*TO DO*
How many lines in the records below contain the word "eggs"? Answer with the number alone.

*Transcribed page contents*
--- --- ---

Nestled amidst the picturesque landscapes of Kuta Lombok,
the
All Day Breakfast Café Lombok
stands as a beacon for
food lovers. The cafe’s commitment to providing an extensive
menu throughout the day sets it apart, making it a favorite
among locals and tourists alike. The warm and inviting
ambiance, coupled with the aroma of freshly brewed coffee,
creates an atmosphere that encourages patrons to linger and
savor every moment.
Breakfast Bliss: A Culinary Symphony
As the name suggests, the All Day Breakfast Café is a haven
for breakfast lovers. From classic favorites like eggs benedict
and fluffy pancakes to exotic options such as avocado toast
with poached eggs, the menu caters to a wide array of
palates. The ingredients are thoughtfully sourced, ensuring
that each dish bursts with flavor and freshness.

--- --- ---

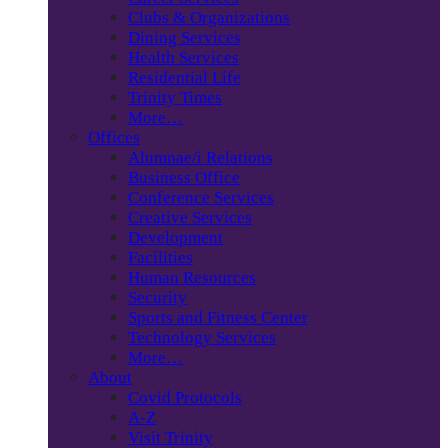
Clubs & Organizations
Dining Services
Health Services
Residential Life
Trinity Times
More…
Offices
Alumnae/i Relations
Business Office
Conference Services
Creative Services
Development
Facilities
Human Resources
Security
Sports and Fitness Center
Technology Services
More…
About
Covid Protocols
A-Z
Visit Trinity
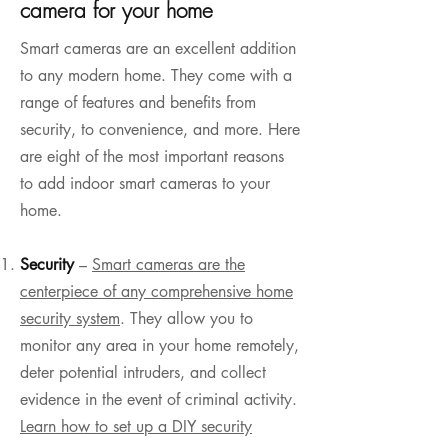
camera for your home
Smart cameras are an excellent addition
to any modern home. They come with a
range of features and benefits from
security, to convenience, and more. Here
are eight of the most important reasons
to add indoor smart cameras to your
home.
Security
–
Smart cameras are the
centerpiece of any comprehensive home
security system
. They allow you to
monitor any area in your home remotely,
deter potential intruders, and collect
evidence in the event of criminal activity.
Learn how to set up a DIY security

--- --- ---

*RESPONSE FOR THIS EXERCISE*
2